L’offensive de charme, basée sur le commerce, l’aide économique et le renforcement des capacités de défense des États africains, s’est surtout accentuée sous Netanyahou lors de ses deux premiers passages comme Premier ministre (1996-1999 et 2009-2021).
« Israël revient en Afrique, et l’Afrique revient en Israël », a-t-il déclaré en 2016 en accueillant le président du Kenya Uhuru Kenyatta.
La même année, la Guinée, pays à majorité musulmane, la Tanzanie et le Rwanda ont ouvert des ambassades à Tel-Aviv, suivis en 2020 par le Maroc et le Soudan dans le cadre des accords d’Abraham, parrainés par les Etats-Unis.
La reconnaissance de la « marocanité » du Sahara occidental par les Etats-Unis contre la normalisation des relations entre le Maroc et Israël constitue « un autre exemple de la manière dont l’influence croissante d’Israël sur le continent renforce les pratiques coloniales et l’oppression », écrit African Arguments.

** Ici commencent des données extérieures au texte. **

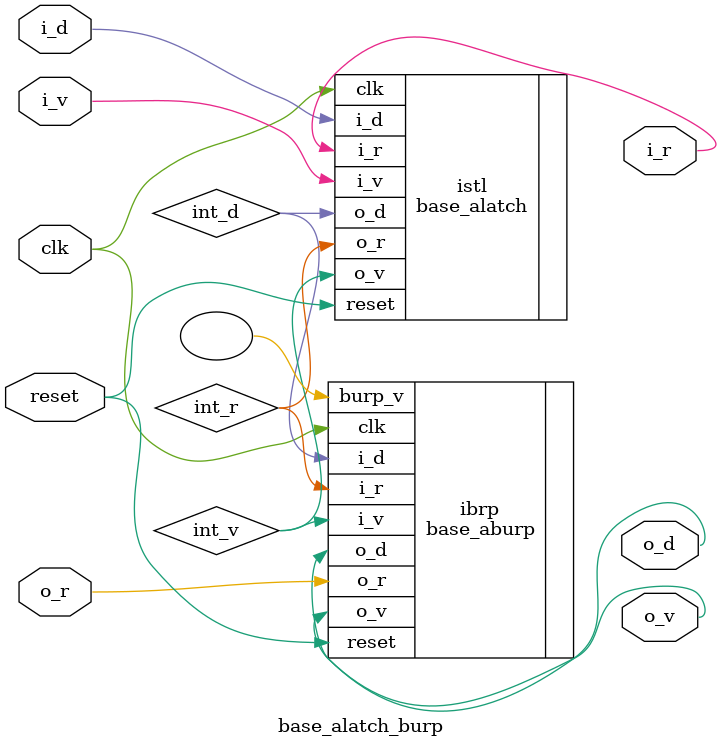
<source format=v>
module base_alatch_burp#
  (
   parameter width=1,
   parameter del_width=0
   )
  (
   input clk, 
   input reset,
   input i_v,
   input [0:width+del_width-1] i_d,
   output 	     i_r,
   output 	     o_v,
   output [0:width+del_width-1] o_d,
   input 	      o_r
   );
   
   wire 	      int_v, int_r;
   wire [0:width+del_width-1]   int_d;
   
   base_alatch#(.width(width),.del_width(del_width)) istl(.clk(clk), .reset(reset), .i_v(i_v), .i_d(i_d), .i_r(i_r), .o_v(int_v), .o_d(int_d), .o_r(int_r));
   base_aburp#(.width(width),.del_width(del_width))  ibrp(.clk(clk), .reset(reset), .i_v(int_v), .i_d(int_d), .i_r(int_r), .o_v(o_v), .o_d(o_d), .o_r(o_r),.burp_v());

endmodule // base_burp

   
	     
	 
   
   


</source>
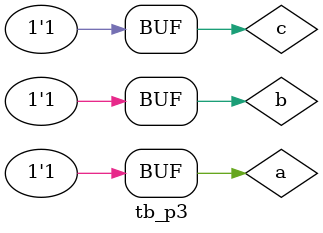
<source format=v>
module tb_p3(); //test_bench
	reg a, b, c;
	wire f, g, h;
	
	p3 UUT (f, g, h, a, b, c);
	initial
		begin //
			a = 1'b0;
			b = 1'b0;
			c = 1'b0;
			#10;
			
			a = 1'b0;
			b = 1'b0;
			c = 1'b1;
			#10;
			
			a = 1'b0;
			b = 1'b1;
			c = 1'b0;
			#10;
			
			a = 1'b0;
			b = 1'b1;
			c = 1'b1;
			#10;
			
			a = 1'b1;
			b = 1'b0;
			c = 1'b0;
			#10;
			
			a = 1'b1;
			b = 1'b0;
			c = 1'b1;
			#10;
			
			a = 1'b1;
			b = 1'b1;
			c = 1'b0;
			#10;
			
			a = 1'b1;
			b = 1'b1;
			c = 1'b1;
			#10;
		end
		
		initial
		begin
			$monitor("a = %b, b = %b, c = %b, f = %b, g = %b, h = %b, time = %t\n", a, b, c, f, g, h, $time);
		end
endmodule
</source>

L’autre arme d’Israël dans sa quête de reconquérir l’Afrique, c’est sa « diplomatie des logiciels espions ».
« Les logiciels espions sont devenus une monnaie ou une monnaie d’échange avec laquelle Israël s’offre les bonnes grâces des États clients », souligne le magazine africain.
L’analyse d’African Arguments ajoute un facteur qui a grandement facilité la tâche aux Israéliens : l’essor du mouvement évangéliste et pentecôtiste en Afrique à partir des années 1980.